Write down exactly the lines from the one with "which can be" to the end of the data, first and last included, and no others.

Supplied data section start

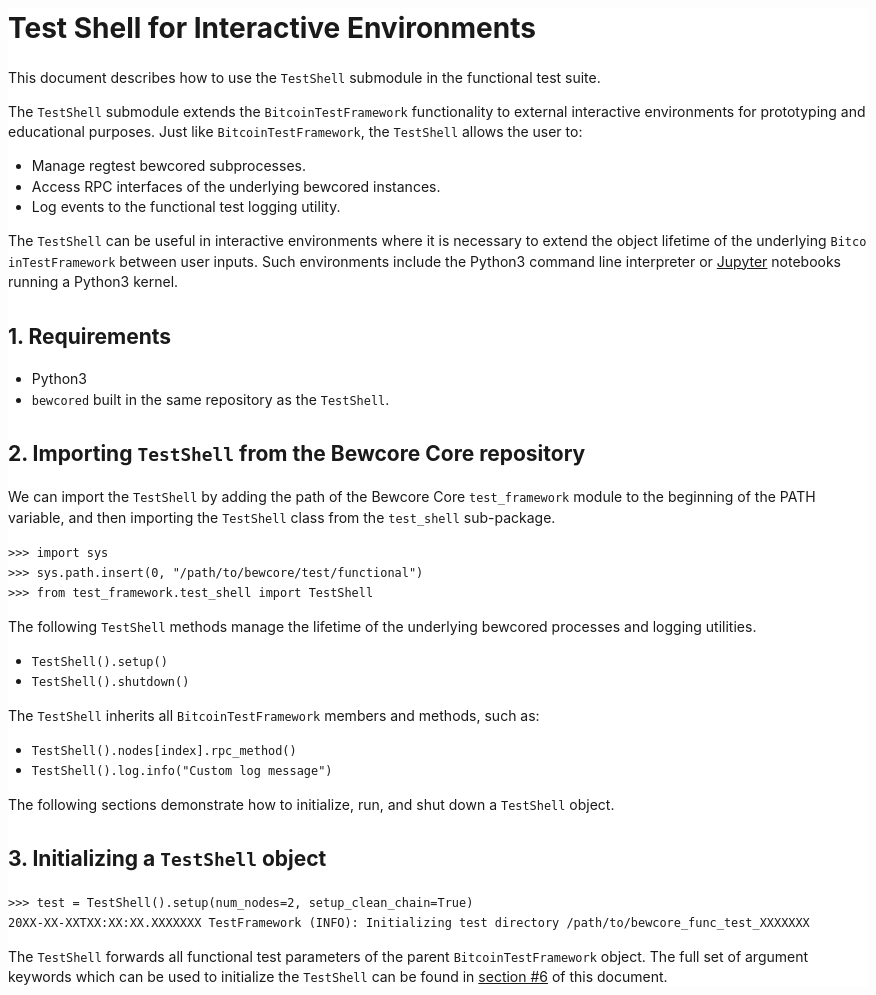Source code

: Test Shell for Interactive Environments
=========================================

This document describes how to use the `TestShell` submodule in the functional
test suite.

The `TestShell` submodule extends the `BitcoinTestFramework` functionality to
external interactive environments for prototyping and educational purposes. Just
like `BitcoinTestFramework`, the `TestShell` allows the user to:

* Manage regtest bewcored subprocesses.
* Access RPC interfaces of the underlying bewcored instances.
* Log events to the functional test logging utility.

The `TestShell` can be useful in interactive environments where it is necessary
to extend the object lifetime of the underlying `BitcoinTestFramework` between
user inputs. Such environments include the Python3 command line interpreter or
[Jupyter](https://jupyter.org/) notebooks running a Python3 kernel.

## 1. Requirements

* Python3
* `bewcored` built in the same repository as the `TestShell`.

## 2. Importing `TestShell` from the Bewcore Core repository

We can import the `TestShell` by adding the path of the Bewcore Core
`test_framework` module to the beginning of the PATH variable, and then
importing the `TestShell` class from the `test_shell` sub-package.

```
>>> import sys
>>> sys.path.insert(0, "/path/to/bewcore/test/functional")
>>> from test_framework.test_shell import TestShell
```

The following `TestShell` methods manage the lifetime of the underlying bewcored
processes and logging utilities.

* `TestShell().setup()`
* `TestShell().shutdown()`

The `TestShell` inherits all `BitcoinTestFramework` members and methods, such
as:
* `TestShell().nodes[index].rpc_method()`
* `TestShell().log.info("Custom log message")`

The following sections demonstrate how to initialize, run, and shut down a
`TestShell` object.

## 3. Initializing a `TestShell` object

```
>>> test = TestShell().setup(num_nodes=2, setup_clean_chain=True)
20XX-XX-XXTXX:XX:XX.XXXXXXX TestFramework (INFO): Initializing test directory /path/to/bewcore_func_test_XXXXXXX
```
The `TestShell` forwards all functional test parameters of the parent
`BitcoinTestFramework` object. The full set of argument keywords which can be
used to initialize the `TestShell` can be found in [section
#6](#custom-testshell-parameters) of this document.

Supplied data section end

(Output of the task):
`BitcoinTestFramework` object. The full set of argument keywords which can be
used to initialize the `TestShell` can be found in [section
#6](#custom-testshell-parameters) of this document.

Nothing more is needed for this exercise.